The mobile eye clinic started in 2016. It’s been highly successful in the areas it has served, and Alabama Lions Sight is raising funds to have a second mobile eye clinic to serve more rural counties. A new mobile clinic will likely cost between $300,000 and $400,000. “If we could raise a little over $150,000, I think grants would take care of the rest of it,” he said.
“This club has been very supportive of Alabama Lions Sight for a long time,” Elliott said. “I thank you from the bottom of my heart for that support.”
An upcoming fundraiser will be coming up on November 13th at the state 4-H camp in Columbiana. Items are now being accepted for an auction that will be taking place that day.
“I love what I do,” Elliott said. “I preach on Sundays, conduct a Bible class on Wednesday night and work for Alabama Lions Sight the rest of the week.”

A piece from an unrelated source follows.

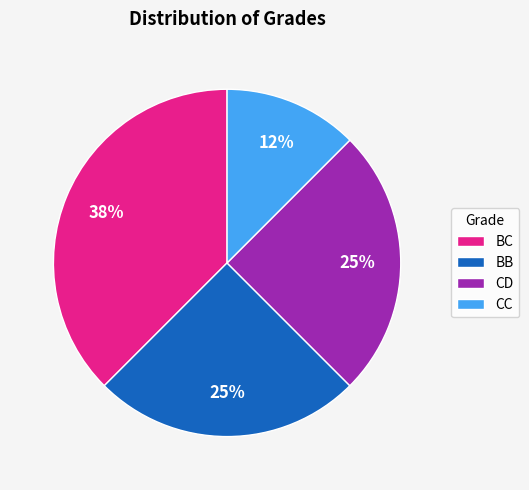

How many slices are in this pie chart?

4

Wife Brenda is a retired teacher. They have two grown daughters who are also educators. As the current district governor, she embraces the theme “Individually we are but one drop but together we are the ocean. Let’s make waves!”
Mrs. Elliott said that all Lions Clubs need to grow and provide community service. “You also need to report what you are doing in your local community,” she said. “You can designate a club administrator to do this. Clubs are winning awards for outstanding performance. We need to know at the district level the good things you are doing.”
She suggested having project that benefitted children. “People will do things if they know it’s for the kids,” she said. “Find out what your community needs and address that need. I believe that anyone with a servant’s heart should be in a Lions Club. We have 37 clubs in our district. Please call on me if there’s any way I can help you,” she said.